(Reading text Opens)

Sent: Sunday, February 01, 2004 5:00 PM

To: Martha

Subject: Good Wishes

Dear Martha,

This was my first visit to the marthatalks website and it was very interesting. I cannot tell you how much I wish that all this passes quickly for you and the jury makes the only intelligent decision and finds you not guilty of all charges.

Sorry, Alina.

It won't matter.


Smart PR counsel would've told Martha to settle early on in the ordeal.

Whether the jury finds Martha Stewart guilty or innocent, the domestic princess already has lost severely over the past two years of agony, as her fraud and obstruction of justice trial has inched along.

Well before Judge Miriam Cedarbaum called the jury to order in February, the world's most well known salad-tosser had:

  • Forfeited the top job at the company she created, Martha Stewart Living Omnimedia, stepping down in the wake of early disruptive publicity.
  • Sacrificed close to $500,000 in stock market wealth, as her continued silence amidst non- stop accusations drove down the price of her company stock.
  • Effectively battered her reputation for perfection and purity, with charges of greed, deceit and downright malevolence.

Indeed, in the first several weeks of the page one trial, Dame Martha was revealed as a world class cheapskate, having demanded $17,000 annually for her weekend driver, as well as corporate reimbursement for everything from trips to the hairdresser to snacks and coffee (not even necessarily Starbuck's!).

And for anyone who bought into those wild tales of Martha as an, ahem, "witch" on wheels - boy, were they right. "I have never, ever been treated more rudely by a stranger on the telephone,""huffed broker's assistant Douglas Faneuil about his boss's celebrity client. "She actually hung up on me!"

Oooofa.

(Reading text Closes)

### Aim of the exercise
Condense the paragraph that starts "Indeed, in the first several weeks" in the Martha Stewart piece into a short bulleted list that keeps its main facts. You won't need the material on this page.

(Source material Opens)

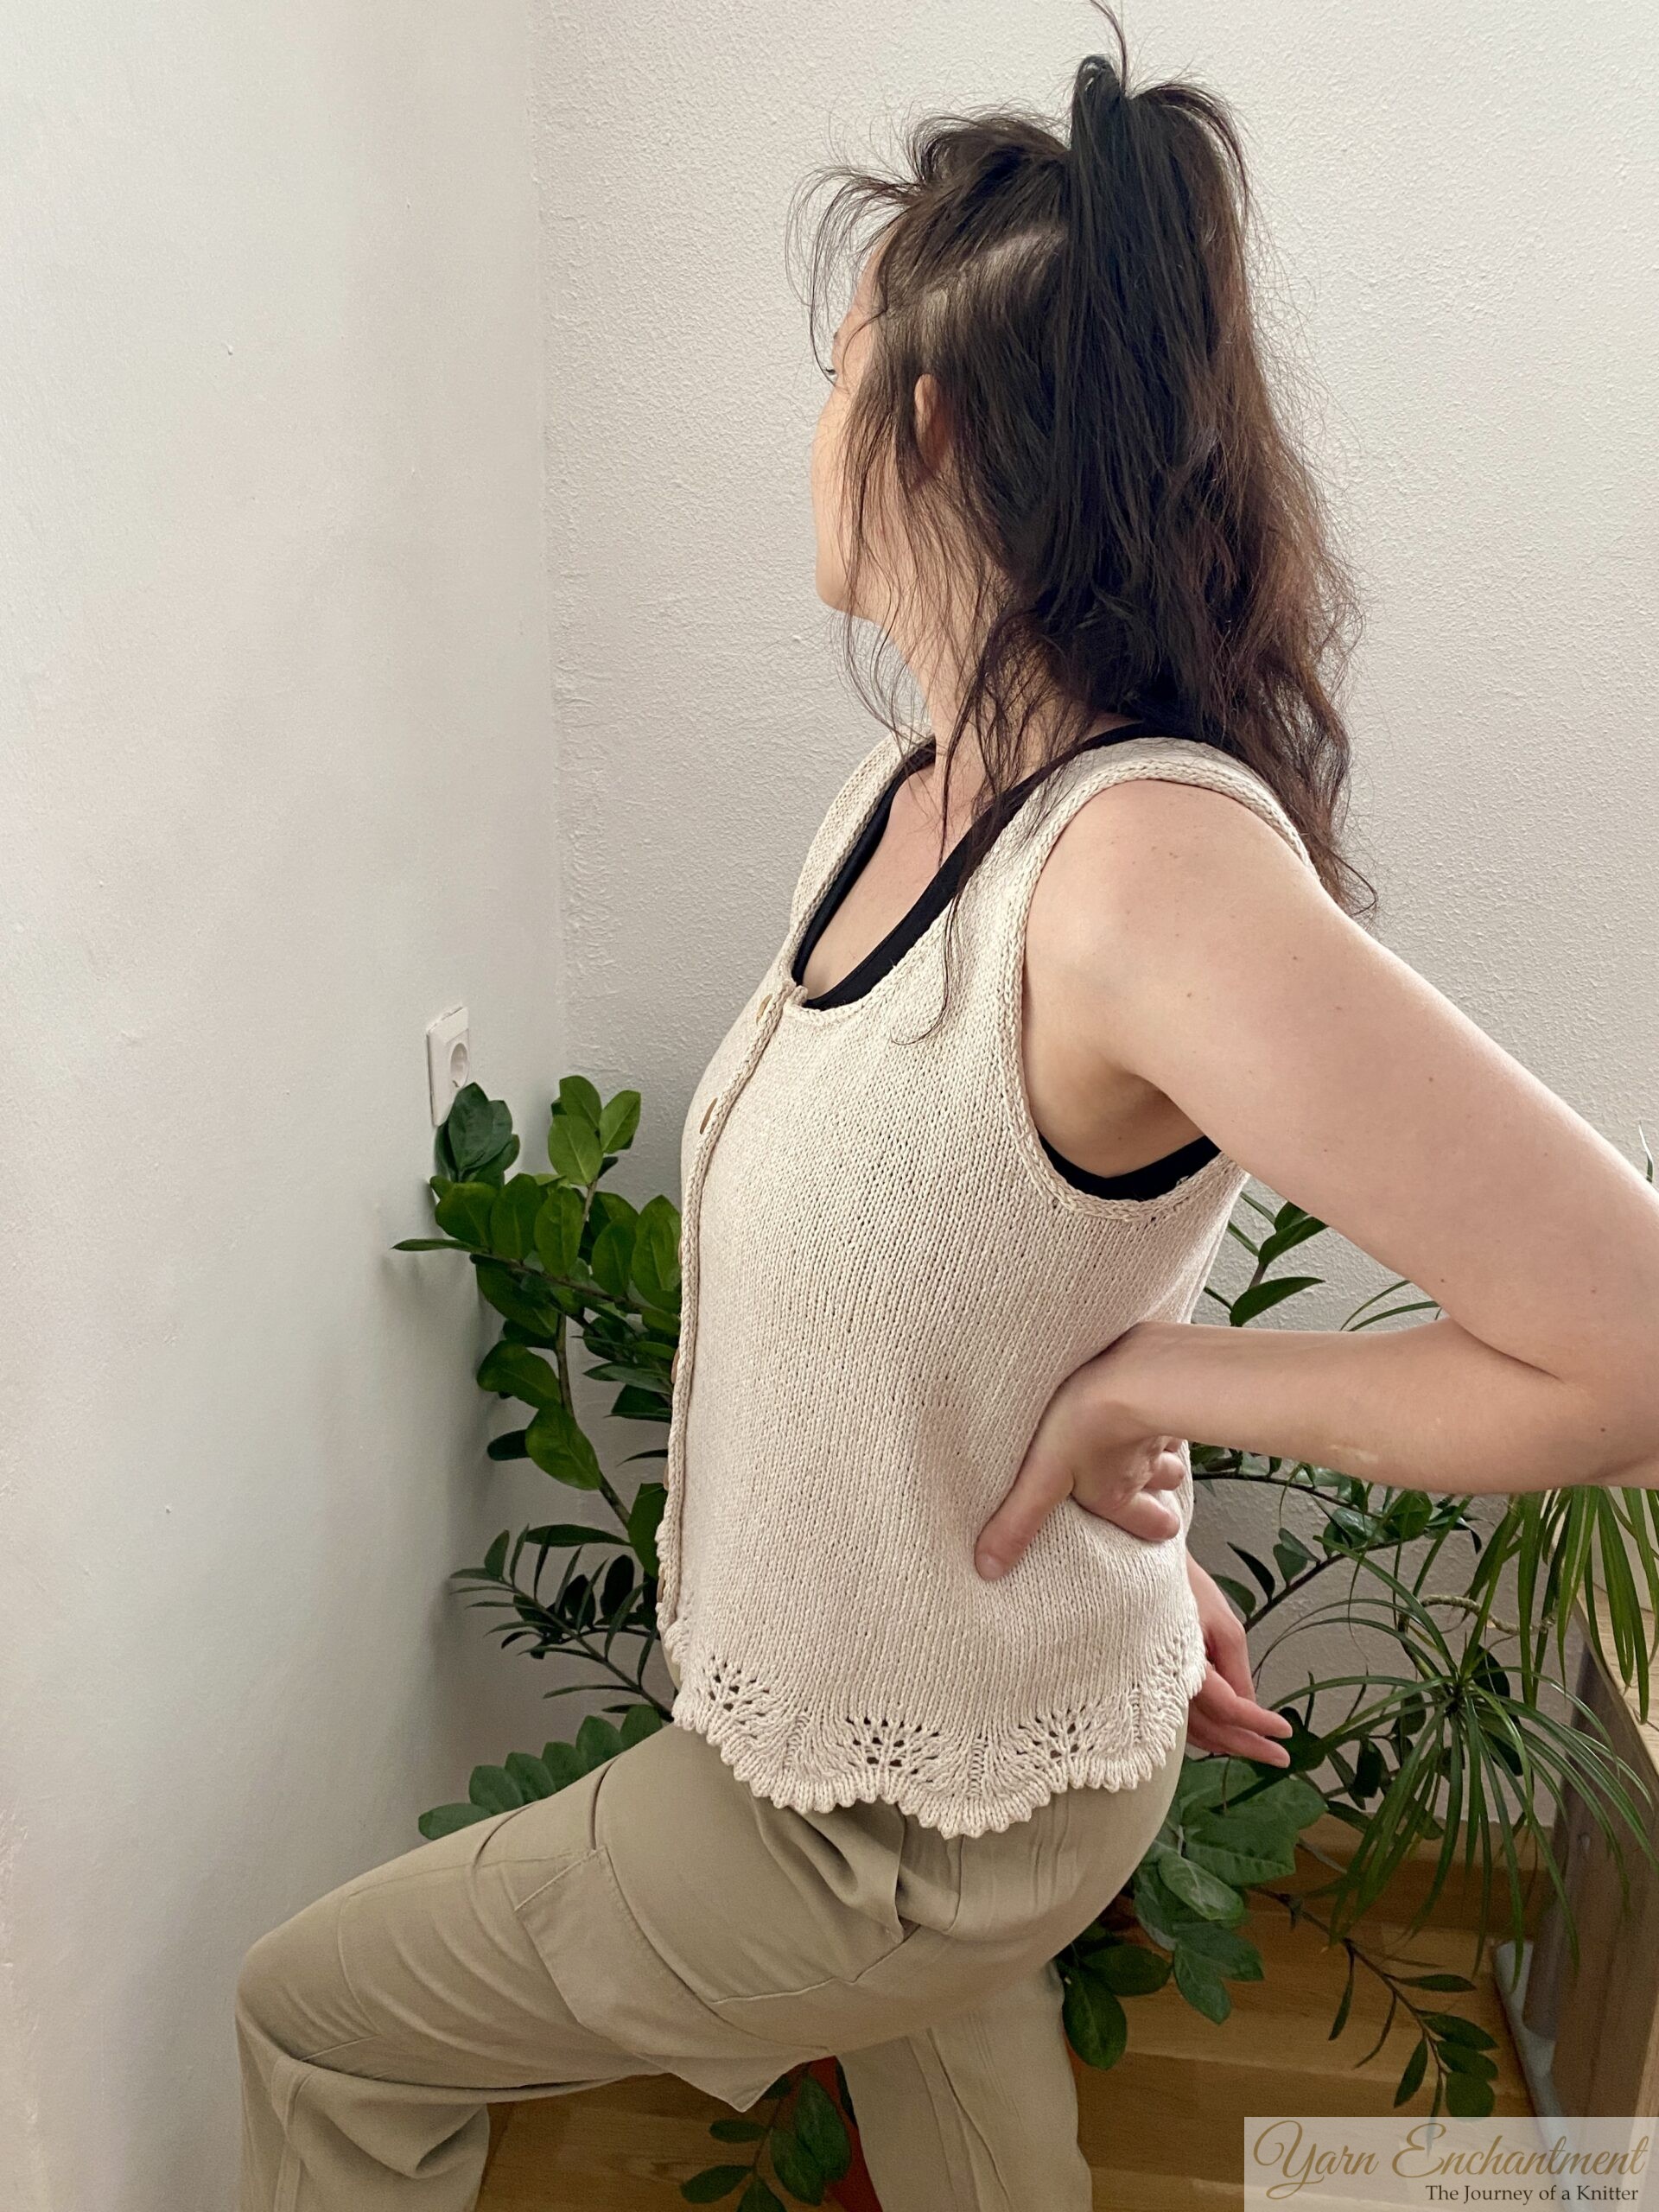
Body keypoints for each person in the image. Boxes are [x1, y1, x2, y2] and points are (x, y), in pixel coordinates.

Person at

(Source material Closes)

### Completed task
- The first several weeks of the trial showed Martha Stewart to be a world-class cheapskate.
- She had demanded $17,000 a year for her weekend driver.
- She sought corporate reimbursement for everything from trips to the hairdresser to snacks and coffee.